Client profile:

Ecco Gelato
Icon Tick White Our business will grow our pension and the children's inheritance money faster than almost any other investment
Icon Tick White Pension pot placed in a SSAS
Icon Tick White Loaned £75,000 secured against the gelato machinery

When Chancellor George Osborne introduced Pension Freedoms in April 2015, Andrew and Philippa Tarling could not have imagined this would spark a new career as luxury ice cream makers.

But, with the help of Pension-led funding (PLF), two family windfalls and 25 years’ experience in the pub trade, that’s exactly what happened to the couple who have joined the new wave of olderpreneurs.

Both Andrew and Philippa had plenty of financial acumen, having left successful roles in the City with major independent banks before taking on a country pub in Horsington, Somerset.

Although successful, with the UK’s pub trade in decline the couple knew they would have to diversify and were looking to offer food. After reading about a publican in the North of England offering Gelato, Andrew sent Philippa on a ‘taster’ course at the UK headquarters of Carpigiani, the world’s largest supplier of gelato making machines.

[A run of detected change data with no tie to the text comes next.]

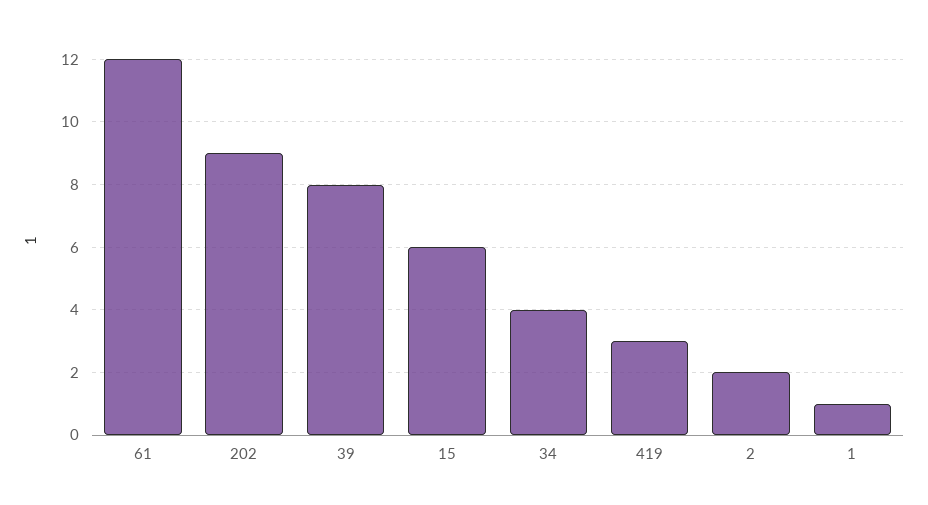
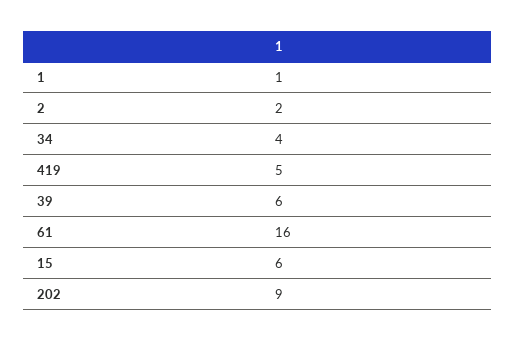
  {
-   "61": 12,
+   "61": 16,
    "202": 9,
-   "39": 8,
+   "39": 6,
    "15": 6,
    "34": 4,
-   "419": 3,
+   "419": 5,
    "2": 2,
    "1": 1
  }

No ordinary ice cream For the uninitiated, gelato is ice cream made the Italian way, with only the best milk and ingredients and is lower fat than regular ice cream. For vegans, there’s sorbetto which, according to Philippa, tastes just as good as the milk-based version.

But making gelato comes at a price. “We thought we could just buy a machine for about £3,000, set it up in the pub and go from there. But, unsurprisingly, it wasn’t that simple”, Andrew explains. It was clear there was a lot more involved in making top quality ice cream and it was going to need the best machinery and stand-alone premises. The costs quickly escalated.

No ordinary funding The Tarlings saw their pensions as an opportunity to expand their horizons but, rather than simply cash them in, they sought an approach. They met with Clifton Asset Management and recognised Pension-led funding (PLF) as the solution.

Philippa’s pension plan – a defined benefits scheme that had closed in 1996 – had previously been valued at nearly £90,000. But in the subsequent 14 months, that value had almost doubled, thanks to the collapse in interest rates. According to Philippa: “That made the decision to set up the gelato business easier, because we could buy more, better quality equipment to allow us to produce higher volumes.”

The pension pot was placed in a SSAS set up by Clifton which allowed the Tarlings to back their own business. Their pension scheme loaned them £75,000 secured against the gelato machinery, along with £40,000 in cash from two windfalls. The Tarlings decided on an interest rate of 12% so that the loan could be paid back to the pension fund more quickly, and experience further growth. “It’s all about the money in the end, and with the money being made by the business only being owed back to our own pension fund it’s a perfect circle”, says Andrew.

The cherry on top “The inheritance money was on deposit at 2.25% and my pension was going to give me about £100 a week and that doesn’t get you very far. It was clear to us as ageing professionals that PLF would work and Clifton were very efficient in the way they sorted it out”, says Philippa.

Andrew adds: “The state won’t be giving us anything”, Andrew adds. “The goalposts will continue to move because they will have to. We’ve seen our parents go through it and they’ve had the best of it. Baby Boomers won’t have the same support that they had and it won’t be there for our children either.”

The Tarling’s retirement plans are ambitious. While Andrews continues to run the pub, Philippa is building a gelato empire –In just its first month, Ecco Gelato has proved a huge hit in the affluent Dorset town of Sherborne, with takings already well into the thousands, and the target is three or four outlets. “With a gross margin of more than 80% on turnover, we’re looking at strong returns on our investment. We have confidence in our business and we plan to get up to three or four outlets and keep the pub as a place to live.”

Most importantly, the whole family is set to benefit according to Andrew. “Our business will grow our pension and the children’s inheritance money faster than almost any other investment. Once we’ve made provision for the kids, we’d like to buy a couple of nice cars and holiday a lot. That may sound a bit selfish, but when you do what we do for a living 24 hours a day, I think we deserve a break.”